[Opening Reading passage section]

Is this server strategy reckless and/or insane?

creayt

I have 2 servers. Other than one having 4 more processor cores total, the servers are identical. Specs are:

R620
a: 2x octacore xeon, b: 2x decacore xeon
128GB ram each
1GB Perc H710P RAID controller
2x 256GB Samsung 850 Pros ( Os and installs live here, Raid 1 )
5x 1TB Samsung 850 Pros ( Data and file uploads live here, Raid 0 ) ( can add 1 more on the decacore and up to 3 more on the octacore later if desired, but this RAID controller gets pretty saturated at 4-5 from what I've read )

My question is, I like the benefits of not having to leave the box to go from app code to database as the goal of this project is for it to be as absolutely instant and fast feeling as possible, so my plan is to basically configure the servers like so
Full serverware stack on each ( IIS, app server, MySQL )
One of the two will be the MySQL master and replicate to the other ( all writes will go to this server )
The other server will be the image upload and processing box, and final images will all be copied to the other server in the background
The two machines will be clustered for all web traffic save those two uses ( db writes and file uploads )
Both will be ready, w/ just a few minutes downtime, to take over the full workload should the other fail, which includes a disk in either Raid 0 failing

The plan would be
If any piece of the DB master server fails, it drops out of the picture until I can get the failure resolved, and the 2nd server takes over all duties. The only piece I can't automate is the switch from slave to master, which I would handle manually and up to an hour of downtime is acceptable

If any piece of the image processing server fails, all traffic would automatically go to the other server until I can resolve the failure, and no perceptible downtime would occur

The only thing running on these servers will be a hobby project I made, and I'm ok w/ a little downtime in the event of a presumably unlikely hardware failure.

What do you think? Is this a completely unorthodox approach? I like the idea of most web site requests being able to go through either server so I can make use of the horsepower of both of them and my goal is to make the fastest web site I've ever used so keeping the db and app code that touch each other on the same machine is ideal for me, as is using high-performance-within-my-budget techniques like a Raid 0 of SSDs.

Let me know what you think, I'm a programmer not a server pro so there may be a ton of negatives I haven't though of in this set up.

[Closing Reading passage section]

Could you pick up the forum post above about the two-server setup and carry it forward from its final sentence?

[Opening Extracted records section]

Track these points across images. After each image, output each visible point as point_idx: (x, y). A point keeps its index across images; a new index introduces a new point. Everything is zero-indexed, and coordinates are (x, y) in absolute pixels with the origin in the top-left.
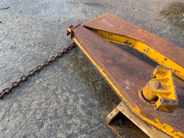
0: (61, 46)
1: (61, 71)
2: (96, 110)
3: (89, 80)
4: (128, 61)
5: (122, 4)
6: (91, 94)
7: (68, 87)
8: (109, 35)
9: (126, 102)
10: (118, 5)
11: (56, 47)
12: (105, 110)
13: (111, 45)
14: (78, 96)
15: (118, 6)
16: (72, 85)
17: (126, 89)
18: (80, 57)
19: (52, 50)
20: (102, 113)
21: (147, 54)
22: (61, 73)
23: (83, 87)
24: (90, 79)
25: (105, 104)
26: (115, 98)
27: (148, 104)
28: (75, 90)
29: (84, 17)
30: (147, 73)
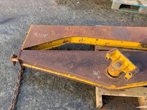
0: (12, 77)
1: (33, 99)
2: (84, 106)
3: (60, 88)
4: (81, 57)
5: (29, 10)
6: (71, 97)
7: (50, 107)
8: (49, 44)
9: (102, 86)
10: (26, 12)
11: (8, 80)
12: (89, 100)
13: (61, 52)
14: (64, 107)
15: (28, 13)
16: (52, 103)
17: (99, 79)
18: (37, 74)
19: (6, 86)
20: (90, 105)
21: (83, 42)
22: (34, 100)
23: (61, 97)
24: (60, 86)
25: (85, 96)
26: (87, 87)
27: (117, 79)
28: (58, 104)
29: (8, 37)
30: (99, 57)
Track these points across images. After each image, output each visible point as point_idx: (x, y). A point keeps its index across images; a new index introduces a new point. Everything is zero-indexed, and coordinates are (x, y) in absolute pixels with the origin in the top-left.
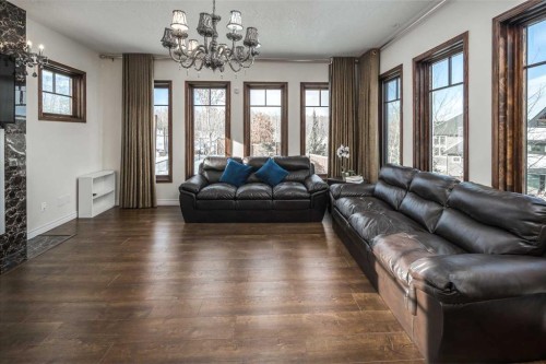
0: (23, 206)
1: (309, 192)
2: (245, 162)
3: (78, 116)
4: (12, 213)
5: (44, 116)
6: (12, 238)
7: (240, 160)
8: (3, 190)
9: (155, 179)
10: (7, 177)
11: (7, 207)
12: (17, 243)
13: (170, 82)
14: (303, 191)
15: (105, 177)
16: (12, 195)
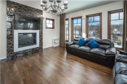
0: (42, 43)
1: (105, 54)
2: (85, 39)
3: (53, 28)
4: (40, 44)
5: (46, 28)
6: (40, 48)
7: (84, 39)
8: (39, 40)
9: (65, 41)
10: (40, 38)
11: (40, 43)
12: (41, 49)
13: (68, 19)
14: (103, 53)
15: (58, 39)
16: (40, 41)
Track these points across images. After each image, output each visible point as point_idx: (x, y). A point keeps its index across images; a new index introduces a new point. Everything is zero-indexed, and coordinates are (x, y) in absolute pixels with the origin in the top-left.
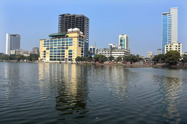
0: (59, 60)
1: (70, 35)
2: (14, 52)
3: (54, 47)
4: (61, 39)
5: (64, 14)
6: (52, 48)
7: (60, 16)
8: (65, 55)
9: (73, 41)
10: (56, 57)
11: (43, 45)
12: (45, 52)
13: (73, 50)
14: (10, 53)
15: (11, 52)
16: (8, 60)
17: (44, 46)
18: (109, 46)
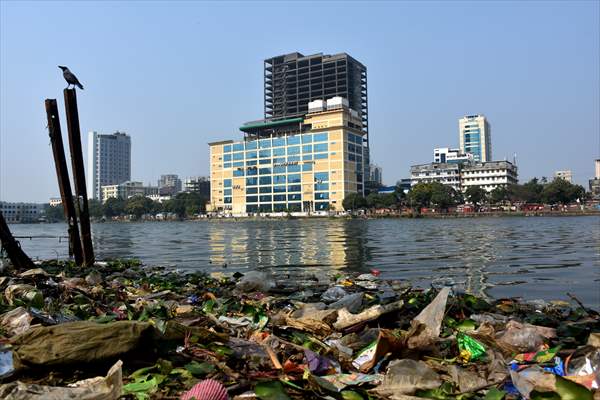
0: (279, 208)
1: (315, 122)
2: (116, 190)
3: (259, 166)
4: (285, 137)
5: (282, 54)
6: (256, 168)
7: (269, 61)
8: (302, 192)
9: (329, 142)
10: (268, 198)
11: (222, 163)
12: (228, 183)
13: (330, 171)
14: (102, 194)
15: (105, 191)
16: (101, 216)
17: (226, 166)
18: (437, 155)
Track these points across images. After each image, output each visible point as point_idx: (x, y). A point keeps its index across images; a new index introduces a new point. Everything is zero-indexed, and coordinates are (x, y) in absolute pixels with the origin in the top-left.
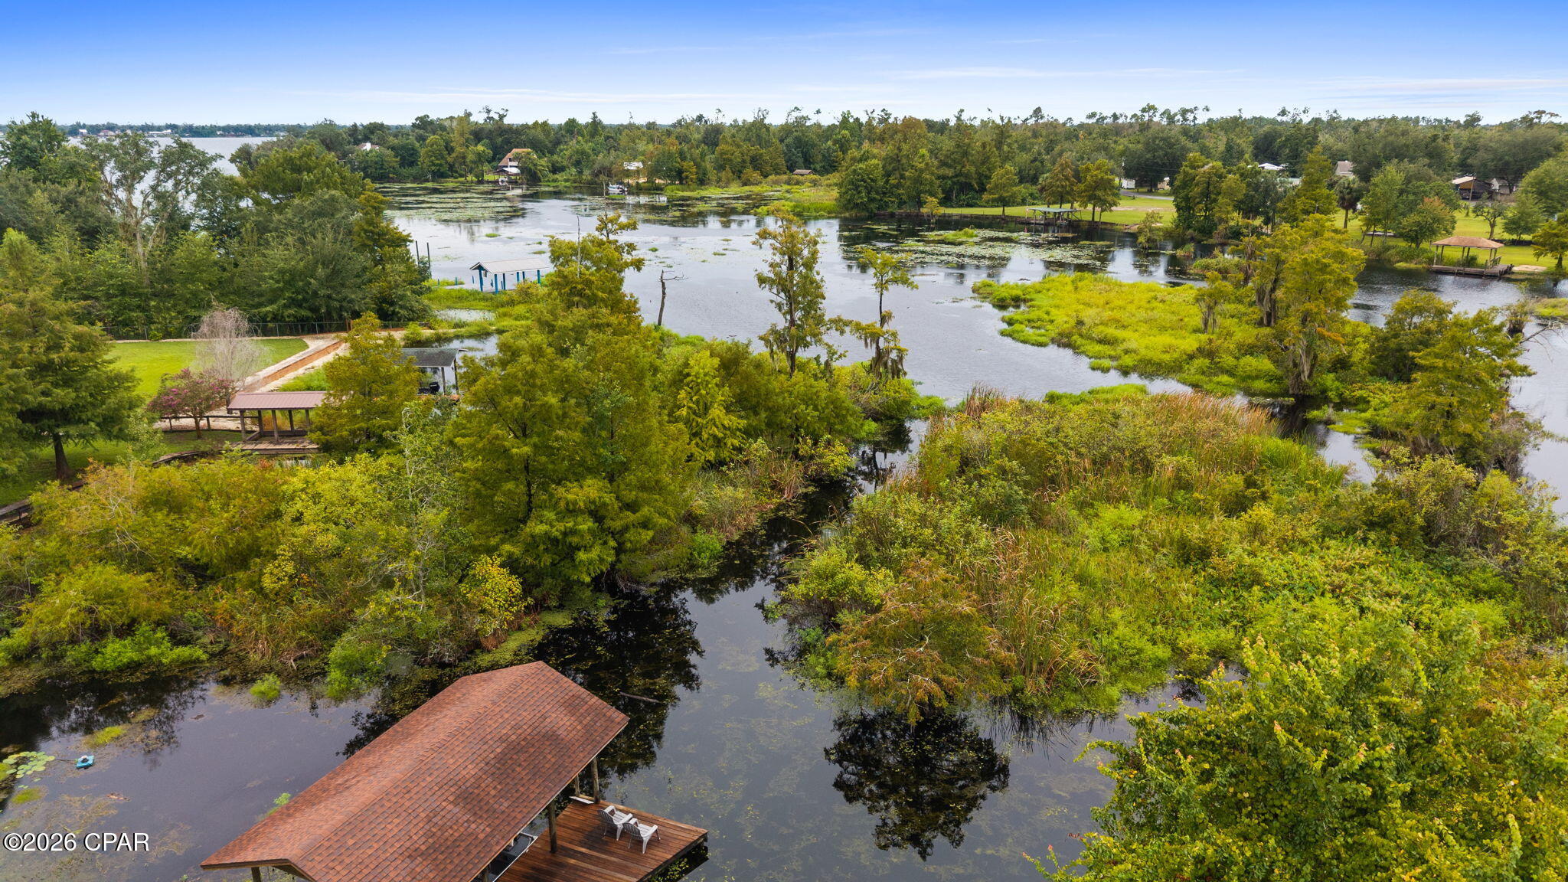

[Closing Extracted records section]

Answer to the problem —
Thanks!

Dashrender

I assume you don't care about the data on the RAID 0?

Dashrender

You're already saturating your RAID controller, so tossing one more drive in each to make them RAID 5 (assuming these are SSDs), one less thing to rebuild, restore/resync if you have a drive failure.

scottalanmiller

That's pretty common. Master to slave automated, manual fail back. Works fine as long as you are around most of the time.

creayt

I was wrong, it looks like you can fully automatically fail over to the slave and set it as the new master w/ the latest MySQL set up, so that makes the decision a bit easier.

As far as Raid 5 instead of 0, I'd thought that the performance of Raid 5 was absolutely terrible and that almost no one used it anymore, is that a wrong memory?

DustinB3403

@creayt said in Is this server strategy reckless and/or insane?:

I was wrong, it looks like you can fully automatically fail over to the slave and set it as the new master w/ the latest MySQL set up, so that makes the decision a bit easier.

As far as Raid 5 instead of 0, I'd thought that the performance of Raid 5 was absolutely terrible and that almost no one used it anymore, is that a wrong memory?

No one uses RAID5 with spinning rust.

RAID5 is perfectly acceptable with SSDs

creayt

@dashrender I care about it, but because it's automatically replicated after each write there's a fully up-to-date, ready-to-go backup of it the next U down at all times. Could/would also push nightly backups offsite somewhere I suppose.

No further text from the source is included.